If a parent who has been allocated a majority of parenting time or equal parenting time in court wants to relocate with his/her child, there are certain steps s/he must follow:1
- s/he must provide at least 60 days’ written notice before the relocation to the other parent (unless such notice is not possible - in that case, written notice shall be given at the earliest date possible). The notice must include the following:
- the intended date of the parent’s relocation;
- the address of the parent’s intended new residence, if known; and
- the length of time the relocation will last, if the relocation is not for an indefinite or permanent period.2Note: The judge may excuse you from giving all or some of this information (or may seal the information) if there is a history of domestic violence.3
- s/he must file a copy of the required notice with the clerk of the circuit court.3
If the non-relocating parent consents to the relocation, the law says that s/he can “sign” the notice and you can file it with the court and relocate.4 Be sure to check with the clerk of court whether or not the signature needs to be notarized or if there are any additional requirements that must be met. The court will then modify the parenting plan or allocation judgment accordingly (as long as the agreed modification is in the child’s best interests).4
If the non-relocating parent does not consent to the relocation, you must file a petition in court seeking permission to relocate.5 Then a hearing would be held where the judge would decide whether or not to allow the relocation. You can read about the factors that a judge will consider when deciding whether or not to allow you to relocate in section (g) of the law, 750 ILCS 5/609.2 on our Selected Illinois Statutes page.
1 750 ILCS 5/609.2(b)
2 750 ILCS 5/609.2(d)
3 750 ILCS 5/609.2(c)
4 750 ILCS 5/609.2(e)
5 750 ILCS 5/609.2(f)
If I move to a new state, can I transfer my child custody case there?

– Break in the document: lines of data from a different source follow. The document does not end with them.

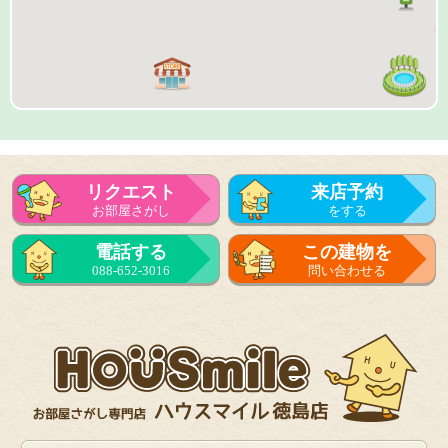
リクエスト
来店予約
お部屋さがし
をする
来店予約
電話する
この建物を
をする
088-652-3016
問い合わせる
フォーム
で問い合せる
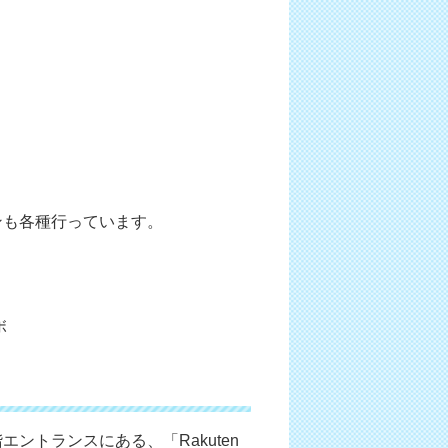
ンも各種行っています。
ボ
ントランスにある、「Rakuten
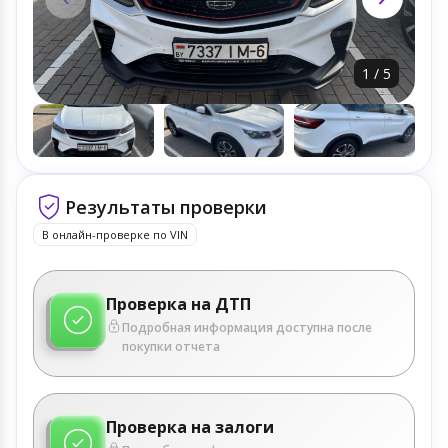
1
/
5
Результаты проверки
В онлайн-проверке по VIN
Проверка на ДТП
Подробная информация доступна после
покупки отчета
Проверка на залоги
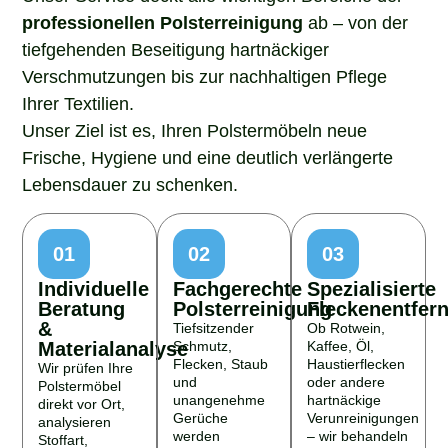
professionellen Polsterreinigung
ab – von der
tiefgehenden Beseitigung hartnäckiger
Verschmutzungen bis zur nachhaltigen Pflege
Ihrer Textilien.
Unser Ziel ist es, Ihren Polstermöbeln neue
Frische, Hygiene und eine deutlich verlängerte
Lebensdauer zu schenken.
01
02
03
Individuelle
Fachgerechte
Spezialisierte
Beratung
Polsterreinigung
Fleckenentfer
&
Tiefsitzender
Ob Rotwein,
Materialanalyse
Schmutz,
Kaffee, Öl,
Flecken, Staub
Haustierflecken
Wir prüfen Ihre
und
oder andere
Polstermöbel
unangenehme
hartnäckige
direkt vor Ort,
Gerüche
Verunreinigungen
analysieren
werden
– wir behandeln
Stoffart,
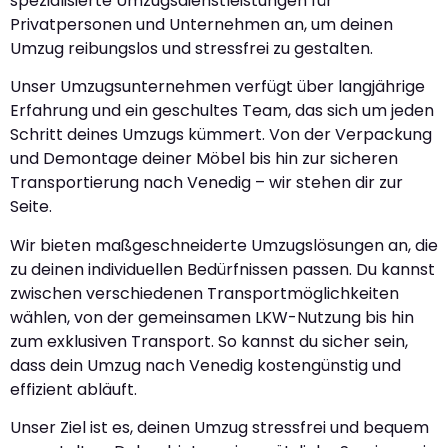
spezialisierte Umzugsdienstleistungen für
Privatpersonen und Unternehmen an, um deinen
Umzug reibungslos und stressfrei zu gestalten.
Unser Umzugsunternehmen verfügt über langjährige
Erfahrung und ein geschultes Team, das sich um jeden
Schritt deines Umzugs kümmert. Von der Verpackung
und Demontage deiner Möbel bis hin zur sicheren
Transportierung nach Venedig – wir stehen dir zur
Seite.
Wir bieten maßgeschneiderte Umzugslösungen an, die
zu deinen individuellen Bedürfnissen passen. Du kannst
zwischen verschiedenen Transportmöglichkeiten
wählen, von der gemeinsamen LKW-Nutzung bis hin
zum exklusiven Transport. So kannst du sicher sein,
dass dein Umzug nach Venedig kostengünstig und
effizient abläuft.
Unser Ziel ist es, deinen Umzug stressfrei und bequem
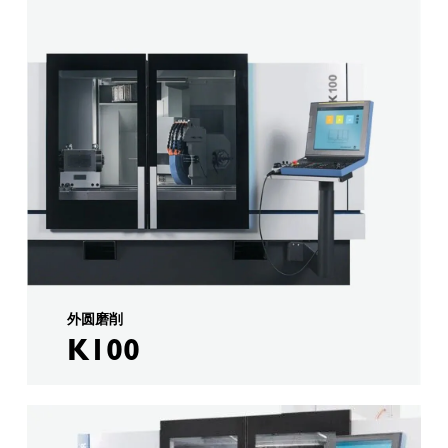
外圆磨削
K100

After a final custody order is issued, there may come a time when you and your children move to a different state. For information about how to request to transfer the custody case to a new state, please go to the Transferring a custody case to a different state section in our general Custody page. However, it’s important to keep in mind that you may likely first need to get permission from the court or from the other parent to move your children out of state. Please talk to a lawyer to make sure your plans to move don’t violate your custody order or your state’s parental kidnapping laws.